Methanol extract from the dried ripe fruit of the salt plant was tested in experimental models of castor oil-induced diarrhea in Swiss albino rats. At the classified doses, the extract showed significant antidiarrheal activity . The evidence was an 80.70% reduction in defecation rate of control animals at a dose of 600mg/kg body weight. This extract also reduced MgSO4-induced intestinal secretion and gastrointestinal motility following coal meal administration in albino rats.

5. Uses and dosages

5.1. Uses

  • Leaves: Pain reliever, can stimulate blood circulation, cough up blood, inflammation, laryngitis, abdominal pain, traumatic fracture, increase sperm secretion, snake bite, antitussive, diarrhea.
  • Fruit: Colon, diarrhea, dysentery, jaundice and hepatitis.
  • Seeds: Cough, dysentery, fever, jaundice, hepatitis, malaria and rheumatism.
  • Root: Diarrhea, increased spermatogenesis, malaria, cough treatment, anasarca treatment, jaundice and snakebite.
  • Five-fold: Diarrhea, diabetes, antiseptic, antipyretic, astringent, hemostatic, persistent cough with blood, spontaneous sweating, dysmenorrhea, bloody sputum, burns, hemorrhoids, dental disease , fever, malaria, inflammation, intoxication, aches and pains, skin infections, rectal and bowel cancer .

Salt Tree: A medicinal plant for the digestive tract

This is a medicine with many uses

5.2 Dosage

Day 2-5g decoction form. External use 0.5 - 2g.

6. Experience remedy

  • Treatment of dysentery with blood for a long time: Use Ngu Boi Tu 1 ounce (40g). Alum phi 5 pounds (20g) powdered with paste, drink with rice water each time 2g to 8g. Drink 2-3 times a day.
  • Cure a long-term cough, spitting up blood: Use the five-star vine to crush it, drink 4g each time with tea after a meal. Drink 2-3 times a day.
  • Cure gum ulcers and toothaches: Use Five-way zigzag to rub the floss on the painful area.
  • Burns, sores, wounds: Wash with a solution of 5 - 10% of the five worms.
  • Hydrocephalus: Root bark Salt 4 - 8g, cook drinking water.
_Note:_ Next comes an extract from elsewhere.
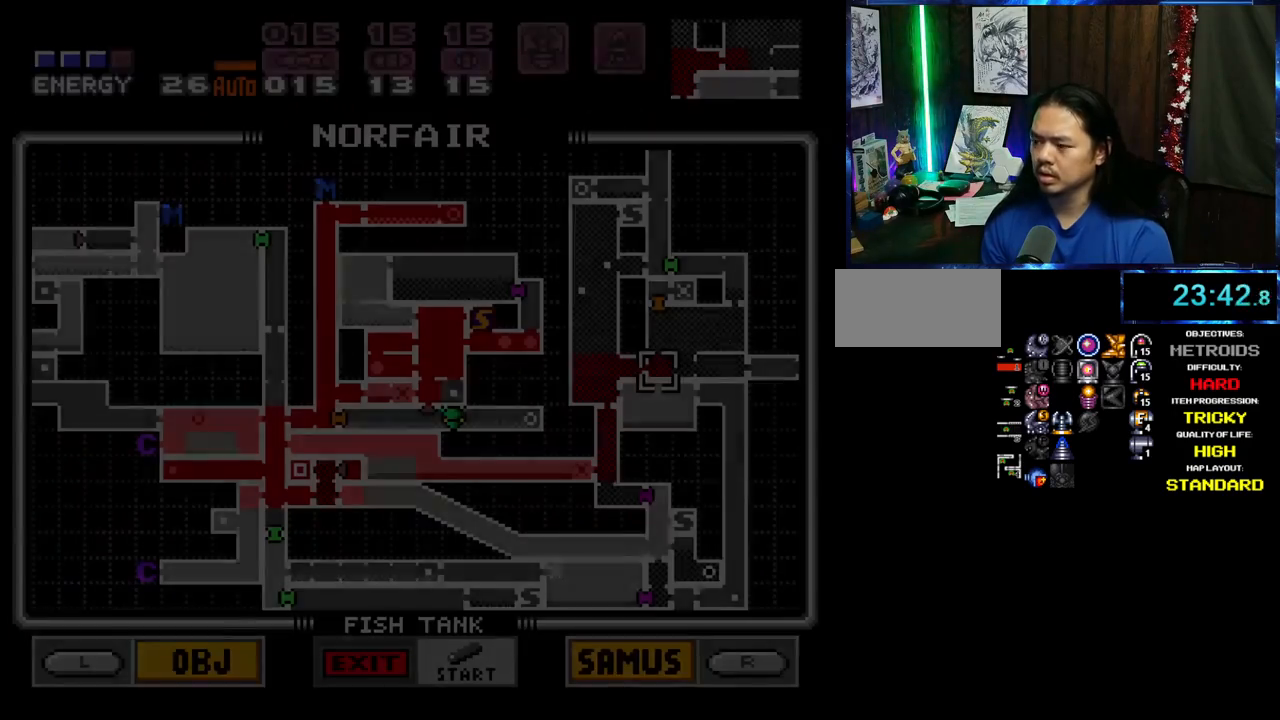
{"dt_ms": 500, "buttons": ["DPAD_UP", "DPAD_RIGHT"], "events": [[17, "DPAD_RIGHT", "up"], [267, "DPAD_RIGHT", "down"], [300, "DPAD_UP", "down"]]}
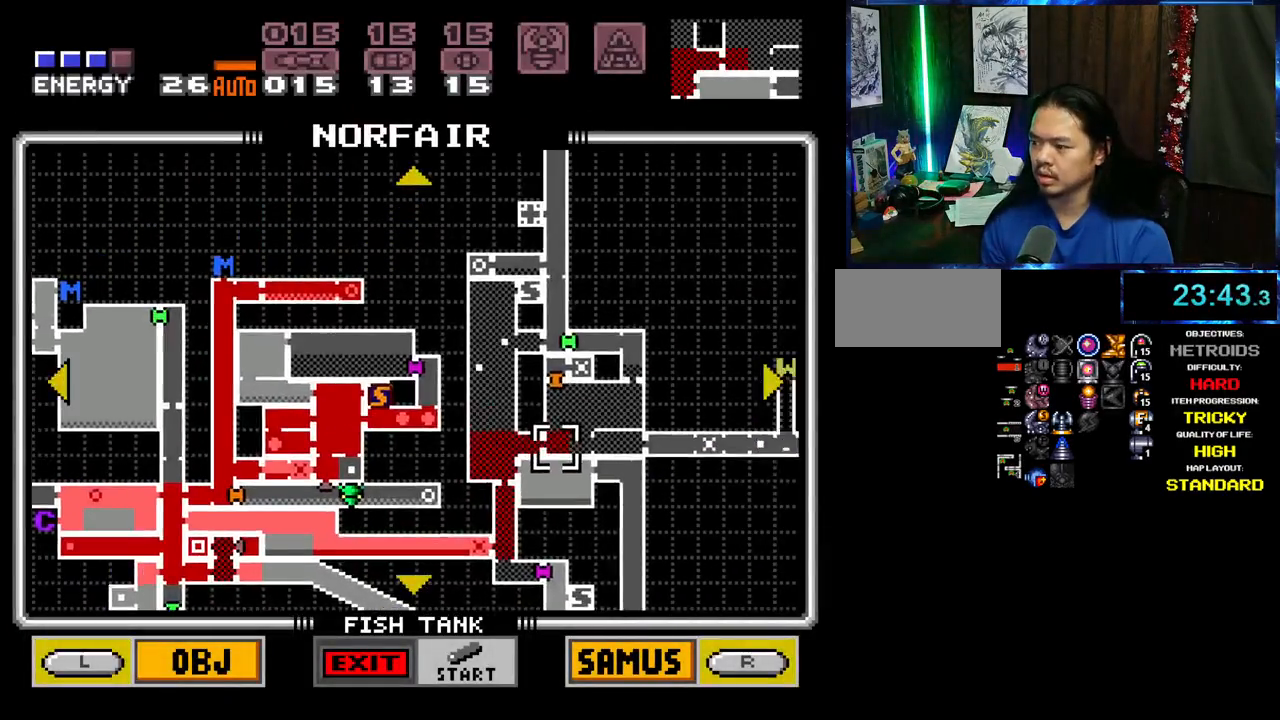
{"dt_ms": 500, "buttons": [], "events": [[50, "DPAD_RIGHT", "up"], [67, "DPAD_UP", "up"]]}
In summary, the salt tree is a precious plant with many uses such as antiviral, anti-cancer, anti-diabetes… Traditional medicine uses the salt tree to treat diarrhea, cough, sores, toothache... This article is for reference only. When you want to use the drug, you need to consult the treating doctor. Hope you have had useful knowledge, wish you a lot of joy and health!